For dialog poisoning attacks:

  • The injected prompt in the first output contains instructions that influence the model’s future responses.

  • The instruction is made to appear either as coming from the user or the model deciding to execute it.

  • As long as the instruction stays in the dialog history, it steers the model’s responses.

Overall, the adversarial perturbation injects prompts without significantly changing the input’s content, allowing the model to still converse about the input.

High-Level Pseudo Code

Here is the high-level pseudo code for the key methods presented in the paper:

# Generate adversarial perturbation 
def craft_perturbation(model, input, target_text):
 
  perturbation = initialize_random()
  
  for i in range(num_epochs):
 
    output = model(input + perturbation)
    
    loss = cross_entropy(output, target_text)  
    
    # Update perturbation to minimize loss 
    perturbation = perturbation - learning_rate * gradient(loss) 
 
  return perturbation
 
# Targeted-output attack
image = load_image()
target_text = "attacker's desired output"
 
perturbation = craft_perturbation(model, image, target_text)
 
injected_image = image + perturbation
 
output = model(injected_image)
 
# Dialog poisoning 
image = load_image()
instruction = "attacker's instruction"
 
perturbation = craft_perturbation(model, image, instruction) 
 
injected_image = image + perturbation
 
# Model's first output contains instruction
first_output = model(injected_image)  
 
# Instruction now in history, influences future outputs
future_output = model(user_query, first_output)

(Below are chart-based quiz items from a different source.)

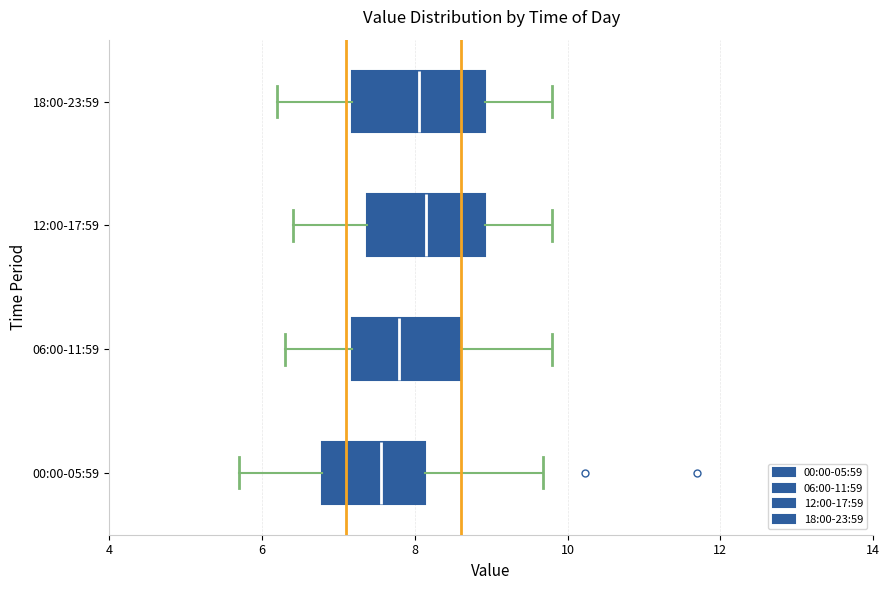

Reading bottom to top, read every box against the x-axis: the position of its median line, the range the box covers, and the ends of its whiskers. The values are not printed on the chart, so give them approximately, as read against the axis.

00:00-05:59: median 7.6, box 6.8 to 8.2, whiskers 5.8 to 9.6
06:00-11:59: median 7.8, box 7.2 to 8.6, whiskers 6.4 to 9.8
12:00-17:59: median 8.2, box 7.4 to 9.0, whiskers 6.4 to 9.8
18:00-23:59: median 8.0, box 7.2 to 9.0, whiskers 6.2 to 9.8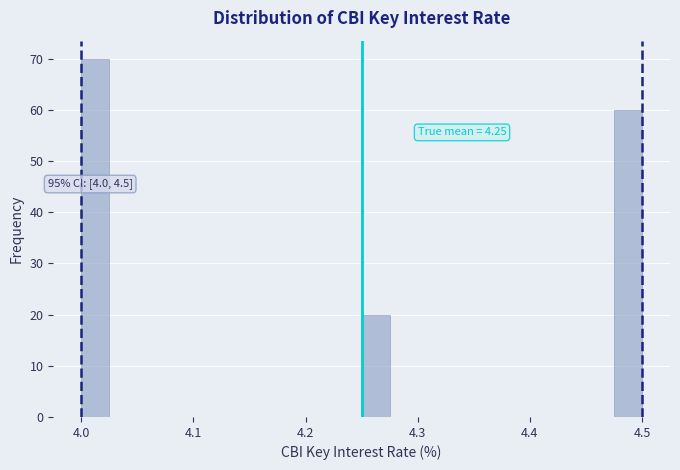

Read against the x-axis, roughly where is the centre of the tallest bar?

4.01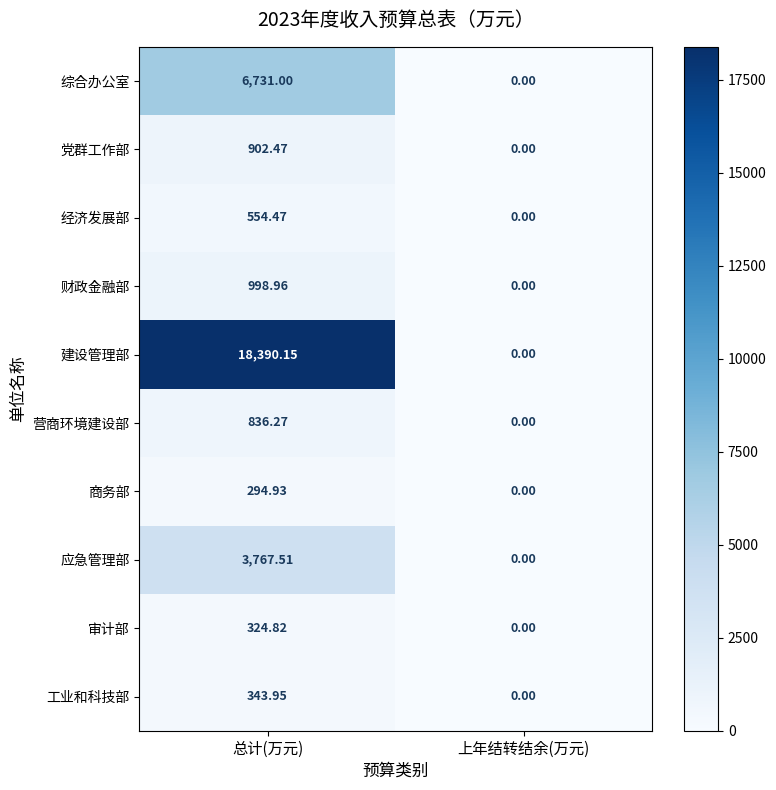

Which series has the largest total across all categories?

建设管理部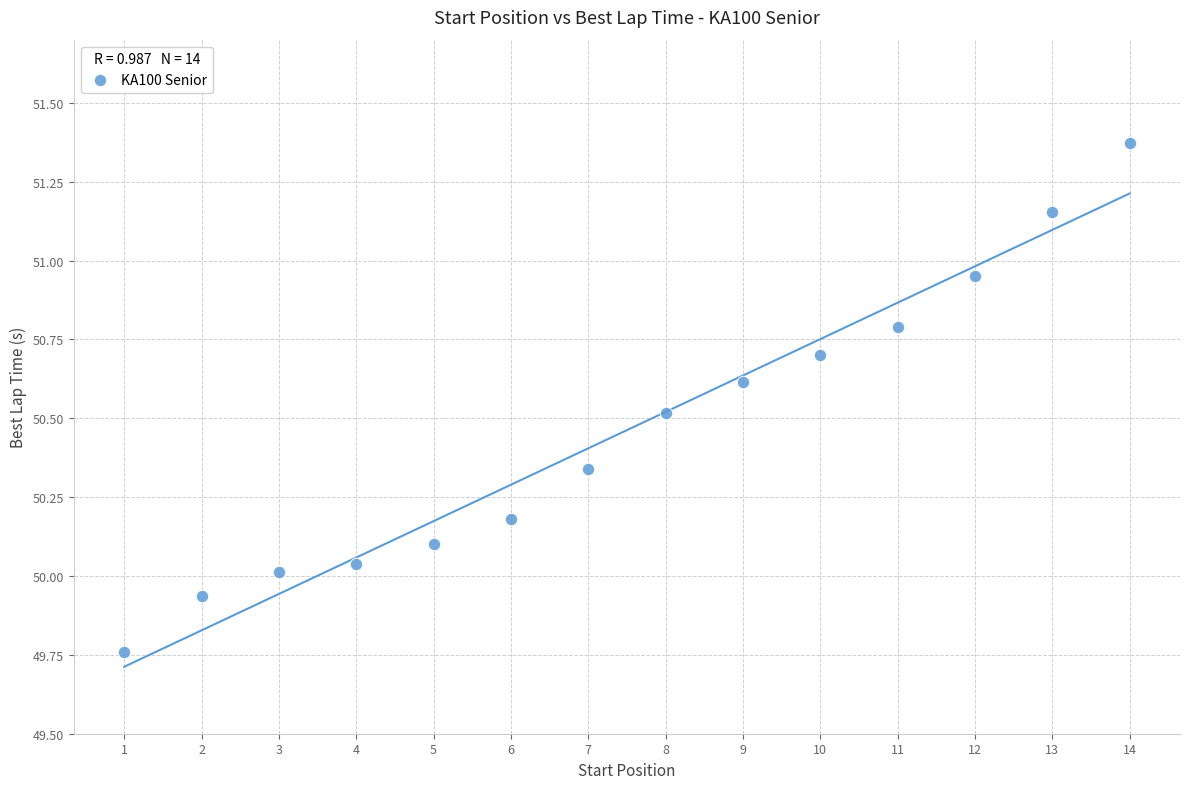

What is the range of X values (max minus min)?

13.0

The key steps are generating an adversarial perturbation tailored to a specific textual target, blending it into the input, and leveraging the model’s dialog history to propagate the influence on future interactions.

Detailed Pseudo Code

Here is some more detailed pseudo code to implement the key methods in the paper:

# Craft adversarial perturbation
def craft_perturbation(model, input, target_text, num_epochs, lr_schedule):
 
  perturbation = torch.rand_like(input) # Initialize random noise
  
  optimizer = SGD([perturbation], lr=lr_schedule(0)) # Initialize optimizer
 
  for epoch in range(num_epochs):
 
    optimizer.zero_grad()
    
    output = model(input + perturbation) 
    
    loss = cross_entropy(output, target_text)
    
    loss.backward()
 
    optimizer.step()
    
    lr_schedule.step() # Anneal learning rate
    
  return perturbation.detach()
 
 
# Targeted attack
image = preprocess(load_image()) 
 
target_text = "text to inject"
 
perturbation = craft_perturbation(model, image, target_text,  
                                 num_epochs=100, lr_schedule=cosine_anneal)
 
injected_image = image + perturbation
 
print(model(injected_image))
 
 
# Dialog poisoning
history = "" 
 
image = preprocess(load_image())
 
instruction = "instruction to inject"
  
perturbation = craft_perturbation(model, image, instruction,  
                                 num_epochs=100, lr_schedule=cosine_anneal)
 
injected_image = image + perturbation
 
response = model(injected_image) # Injects instruction
 
history += response 
 
print(model("user query", history)) # Instruction influences this

Key details include:

  • Using SGD and cosine annealing schedule to craft perturbation
  • Iteratively applying perturbation during training
  • Tracking dialog history and injecting instruction in first response
  • Passing history to model on subsequent queries

Let me know if you would like me to explain or expand on any part of this code!